The Loneliness of the Long Distance Runner


AS soon as I got to Borstal they made me a long-distance cross-country runner. I

suppose they thought I was just the build for it because I was long and skinny for

my age (and still am) and in any case I didn't mind it much, to tell you the truth,

because running had always been made much of in our family, especially

running away from the police.  

The Loneliness of the Long Distance Runner, Alan Sillitoe

I guess I have always been one who doesn’t judge a book by its cover, but I definitely chose Alan Sillitoe’s for its title when I was a teenager. Despite never having been any good at running at all, I felt that the book had something to tell me. Indeed, I had a lot in common with the protagonist, I was skinny, lonely, socially alienated, and hated social classes, hierarchy, status and authority.

Oh yes, and we were both introverts. Is it a cliché about long-distance and marathon runners that they are introverts or is there something about it? More marathon runners I personally know are actually extroverts who form a loose group rather than introverts. However, Psychology Today seems to agree that marathon runners tend to have at least an introverted quality (even if many of them may be extroverts) and compares them to sprinters who have an extroverted quality comparing them to fighter pilots who have to be go-getters and make decisions extremely quickly. Sillitoe's long-distance runner is a highly reserved and reflective type of person.

While one might tend to think that all runners have a similar kind of personality, there is actually a huge difference between marathon runners and sprinters. And it goes far beyond extraversion and introversion.  

I have argued that the four temperaments are based on our evolutionary mode of subsistence:

When it comes to running, hunters and pastoralists have completely different patterns. Hunters often had to run for hours on end (persistence hunt), whereas pastoralists typically had to run very fast over short distances (e.g. to catch a runaway animal). When it comes to decision-making, pastoralists have to make decisions on the spur of the moment, not a second to lose, hunters make their decisions only after taking in a lot of information and weighing the different possibilities (tracking).  This is exactly the difference between marathon runners and sprinters described in Psychology Today.
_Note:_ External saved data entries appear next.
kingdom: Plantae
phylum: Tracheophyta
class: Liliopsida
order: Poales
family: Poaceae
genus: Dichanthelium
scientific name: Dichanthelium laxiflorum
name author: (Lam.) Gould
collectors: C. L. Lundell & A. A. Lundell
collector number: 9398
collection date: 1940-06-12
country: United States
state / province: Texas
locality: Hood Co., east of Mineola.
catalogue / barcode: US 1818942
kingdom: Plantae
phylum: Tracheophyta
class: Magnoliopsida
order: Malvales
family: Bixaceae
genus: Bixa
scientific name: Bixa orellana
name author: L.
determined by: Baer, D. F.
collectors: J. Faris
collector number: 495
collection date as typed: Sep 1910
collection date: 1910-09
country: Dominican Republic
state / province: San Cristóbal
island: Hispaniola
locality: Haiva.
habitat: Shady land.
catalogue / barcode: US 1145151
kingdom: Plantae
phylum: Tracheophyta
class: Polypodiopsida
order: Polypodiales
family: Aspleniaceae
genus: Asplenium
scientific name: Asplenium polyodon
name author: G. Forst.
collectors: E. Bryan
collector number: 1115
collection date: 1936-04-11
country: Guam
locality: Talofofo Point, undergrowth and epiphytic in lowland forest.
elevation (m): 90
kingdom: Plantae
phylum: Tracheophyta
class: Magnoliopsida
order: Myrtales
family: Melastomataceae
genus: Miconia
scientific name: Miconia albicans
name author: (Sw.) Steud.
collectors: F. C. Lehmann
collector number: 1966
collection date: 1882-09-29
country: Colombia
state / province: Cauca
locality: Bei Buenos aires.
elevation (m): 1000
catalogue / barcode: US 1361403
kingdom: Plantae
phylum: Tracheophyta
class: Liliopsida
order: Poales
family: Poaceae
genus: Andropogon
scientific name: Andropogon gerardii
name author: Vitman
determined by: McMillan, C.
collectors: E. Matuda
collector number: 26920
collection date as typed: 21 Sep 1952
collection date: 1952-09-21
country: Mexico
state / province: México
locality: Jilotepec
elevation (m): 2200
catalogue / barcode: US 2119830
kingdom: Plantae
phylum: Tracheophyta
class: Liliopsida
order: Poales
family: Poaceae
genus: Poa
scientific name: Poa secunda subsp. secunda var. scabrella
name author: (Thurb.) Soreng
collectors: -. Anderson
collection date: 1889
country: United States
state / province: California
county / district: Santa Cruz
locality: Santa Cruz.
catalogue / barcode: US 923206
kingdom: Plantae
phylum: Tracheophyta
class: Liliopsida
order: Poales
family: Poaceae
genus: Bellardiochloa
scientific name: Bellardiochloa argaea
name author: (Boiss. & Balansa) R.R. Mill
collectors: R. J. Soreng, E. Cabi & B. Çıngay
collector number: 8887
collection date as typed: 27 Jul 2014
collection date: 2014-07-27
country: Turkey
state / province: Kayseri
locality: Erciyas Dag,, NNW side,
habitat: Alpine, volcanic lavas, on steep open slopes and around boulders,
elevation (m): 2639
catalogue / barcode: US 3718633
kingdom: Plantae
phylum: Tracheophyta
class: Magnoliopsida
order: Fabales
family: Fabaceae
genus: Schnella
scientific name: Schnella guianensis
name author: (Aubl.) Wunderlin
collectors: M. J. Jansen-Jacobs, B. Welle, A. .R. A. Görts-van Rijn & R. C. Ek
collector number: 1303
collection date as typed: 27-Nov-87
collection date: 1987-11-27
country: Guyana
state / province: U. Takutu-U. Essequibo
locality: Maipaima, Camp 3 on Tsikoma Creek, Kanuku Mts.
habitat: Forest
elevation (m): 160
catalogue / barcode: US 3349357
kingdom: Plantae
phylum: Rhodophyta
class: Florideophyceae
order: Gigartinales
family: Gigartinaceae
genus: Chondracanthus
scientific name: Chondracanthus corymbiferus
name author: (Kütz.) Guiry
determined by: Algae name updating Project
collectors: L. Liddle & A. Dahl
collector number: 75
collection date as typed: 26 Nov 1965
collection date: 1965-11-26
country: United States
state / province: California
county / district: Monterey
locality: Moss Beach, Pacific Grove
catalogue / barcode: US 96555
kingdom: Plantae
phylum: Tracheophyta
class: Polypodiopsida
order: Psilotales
If there are evolutionary adaptations to running long-distance vs sprinting, we would also expect there to be anatomical adaptations. Indeed, in the blog post Would you rather look like a Sprinter or a Marathon Runner? claims that “Marathoners often look emaciated and sickly; sprinters usually look muscular and powerful.” Indeed, most people would not have any difficulty pointing out who is a marathon runner and who is a sprinter in the photo above.  

One question remains. Why should long-distance runners (hunter types) feel more lonely than sprinter (herder types)? Hunter-gatherers are extremely egalitarian and actively discourage forming alliances and hierarchies. When hunters in a band are unhappy they tend to leave the band (also called “voting with your feet”). Hunter types often become alienated in modern society and withdraw. Finding other hunter types and running marathons with them is certainly a joy for many of them, no matter if they are introverts or extroverts.